If the Distributor fails to pay any amount due under a Contract on the due date for payment or is in material breach of any of these conditions, then the Supplier may terminate a Contract with immediate effect by giving written notice to the Distributor.
In the event of termination of a Contract:-
without limiting its other rights or remedies and without liability to the Distributor, the Supplier may suspend provision of the Goods under that Contract or any other contract between the Distributor and the Supplier; and
the Customer shall immediately pay to the Supplier all of the Supplier’s outstanding unpaid invoices and interest.
10.1 Assignability. The Supplier may at any time assign, transfer, mortgage, charge, subcontract or deal in any other manner with all or any of its rights or obligations under a Contract. The Distributor may not assign, transfer, mortgage, charge, subcontract, declare a trust over or deal in any other manner with any or all of its rights or obligations under the Contract without the prior written consent of the Supplier.
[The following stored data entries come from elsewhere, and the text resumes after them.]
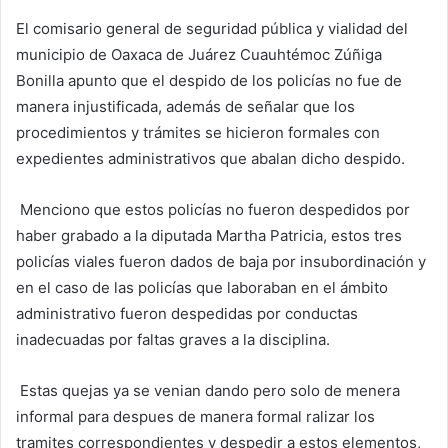
El comisario general de seguridad pública y vialidad del
municipio de Oaxaca de Juárez Cuauhtémoc Zúñiga
Bonilla apunto que el despido de los policías no fue de
manera injustificada, además de señalar que los
procedimientos y trámites se hicieron formales con
expedientes administrativos que abalan dicho despido.
Menciono que estos policías no fueron despedidos por
haber grabado a la diputada Martha Patricia, estos tres
policías viales fueron dados de baja por insubordinación y
en el caso de las policías que laboraban en el ámbito
administrativo fueron despedidas por conductas
inadecuadas por faltas graves a la disciplina.
Estas quejas ya se venian dando pero solo de menera
informal para despues de manera formal ralizar los
tramites correspondientes y despedir a estos elementos,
Notices. Any notice or other communication given to a party under or in connection with the Contract shall be in writing, addressed to that party at its registered office (if it is a company) or its principal place of business (in any other case) or such other address as that party may have specified to the other party in writing in accordance with this clause, and shall be delivered personally, sent by pre-paid first class post or other next working day delivery service, commercial courier or e-mail. A notice or other communication shall be deemed to have been received: if delivered personally, when left at the address referred to above, if sent by pre-paid first class post or other next working day delivery service, at 9.00 am on the second Business Day after posting; if delivered by commercial courier, on the date and at the time that the courier’s delivery receipt is signed; or, if sent by e-mail, one Business Day after transmission. The provisions of this clause shall not apply to the service of any proceedings or other documents in any legal action.
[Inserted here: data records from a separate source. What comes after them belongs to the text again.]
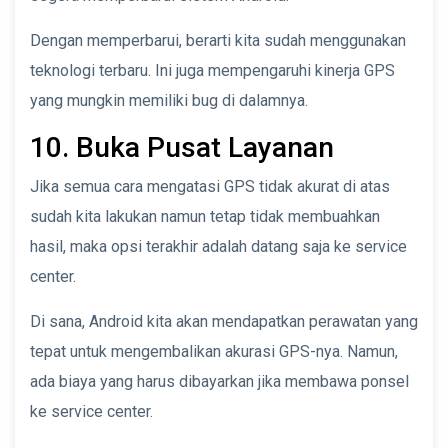
Dengan memperbarui, berarti kita sudah menggunakan
teknologi terbaru. Ini juga mempengaruhi kinerja GPS
yang mungkin memiliki bug di dalamnya.
10. Buka Pusat Layanan
Jika semua cara mengatasi GPS tidak akurat di atas
sudah kita lakukan namun tetap tidak membuahkan
hasil, maka opsi terakhir adalah datang saja ke service
center.
Di sana, Android kita akan mendapatkan perawatan yang
tepat untuk mengembalikan akurasi GPS-nya. Namun,
ada biaya yang harus dibayarkan jika membawa ponsel
ke service center.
Severance. If any provision or part-provision of a Contract is or becomes invalid, illegal or unenforceable, it shall be deemed modified to the minimum extent necessary to make it valid, legal and enforceable. If such modification is not possible, the relevant provision or part-provision shall be deemed deleted. Any modification to or deletion of a provision or part-provision under this clause shall not affect the validity and enforceability of the rest of the Contract. If one party gives notice to the other of the possibility that any provision or part-provision of this Contract is invalid, illegal or unenforceable, the parties shall negotiate in good faith to amend such provision so that, as amended, it is legal, valid and enforceable, and, to the greatest extent possible, achieves the intended commercial result of the original provision.
Waiver. A waiver of any right or remedy under the Contract or law is only effective if given in writing and shall not be deemed a waiver of any subsequent breach or default. No failure or delay by a party to exercise any right or remedy provided under the Contract or by law shall constitute a waiver of that or any other right or remedy, nor shall it prevent or restrict the further exercise of that or any other right or remedy. No single or partial exercise of such right or remedy shall prevent or restrict the further exercise of that or any other right or remedy.
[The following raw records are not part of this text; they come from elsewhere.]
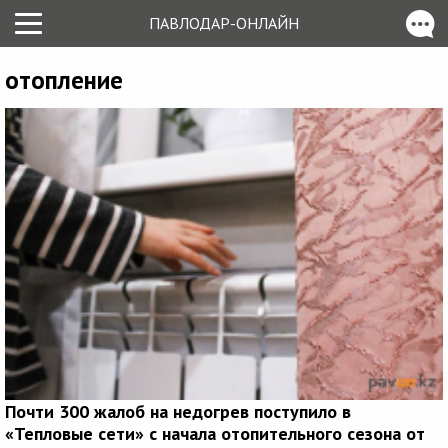
ПАВЛОДАР-ОНЛАЙН
отопление
Почти 300 жалоб на недогрев поступило в
«Тепловые сети» с начала отопительного сезона от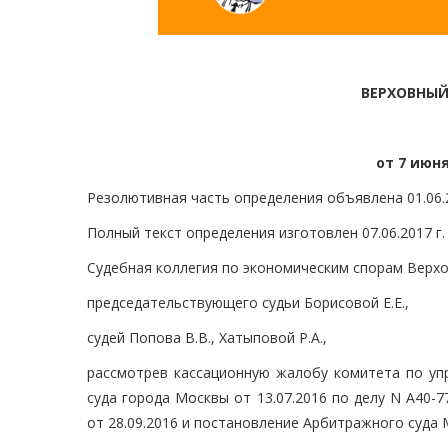
ВЕРХОВНЫЙ
от 7 июня
Резолютивная часть определения объявлена 01.06.2
Полный текст определения изготовлен 07.06.2017 г.
Судебная коллегия по экономическим спорам Верхо
председательствующего судьи Борисовой Е.Е.,
судей Попова В.В., Хатыповой Р.А.,
рассмотрев кассационную жалобу комитета по уп
суда города Москвы от 13.07.2016 по делу N А40-
от 28.09.2016 и постановление Арбитражного суда М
Third party rights. A person who is not a party to the Contract shall not have any rights to enforce its terms.
Variation. Except as set out in these Conditions, no variation of the Contract, including the introduction of any additional terms and conditions, shall be effective unless it is in writing and signed by the Supplier.
Governing law. The Contract, and any dispute or claim arising out of or in connection with it or its subject matter or formation (including non-contractual disputes or claims), shall be governed by, and construed in accordance with the law of England and Wales.